* [What is being asked] Could you repeat the records below exactly, leaving out any pictures?

* [Records supplied]
★ ★ ★ ★ ★

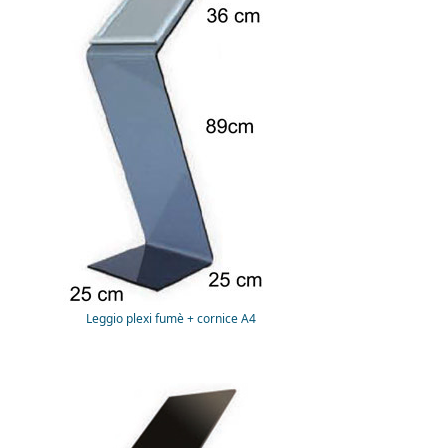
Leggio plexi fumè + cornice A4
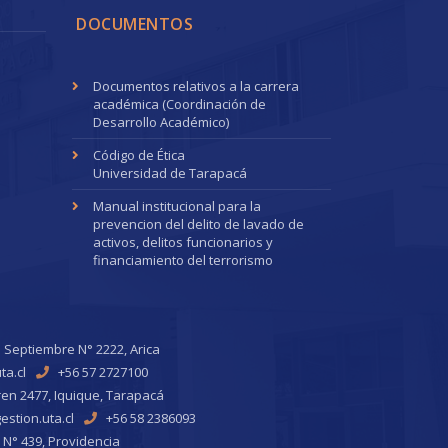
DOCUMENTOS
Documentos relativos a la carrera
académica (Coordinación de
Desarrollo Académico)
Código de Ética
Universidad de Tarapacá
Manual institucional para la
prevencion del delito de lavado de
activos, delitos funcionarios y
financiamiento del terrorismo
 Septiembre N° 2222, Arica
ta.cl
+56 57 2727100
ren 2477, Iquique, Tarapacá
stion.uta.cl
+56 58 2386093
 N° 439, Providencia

★ ★ ★ ★ ★

* [Reply to the exercise]
Leggio plexi fumè + cornice A4
DOCUMENTOS
Documentos relativos a la carrera
académica (Coordinación de
Desarrollo Académico)
Código de Ética
Universidad de Tarapacá
Manual institucional para la
prevencion del delito de lavado de
activos, delitos funcionarios y
financiamiento del terrorismo
 Septiembre N° 2222, Arica
ta.cl
+56 57 2727100
ren 2477, Iquique, Tarapacá
stion.uta.cl
+56 58 2386093
 N° 439, Providencia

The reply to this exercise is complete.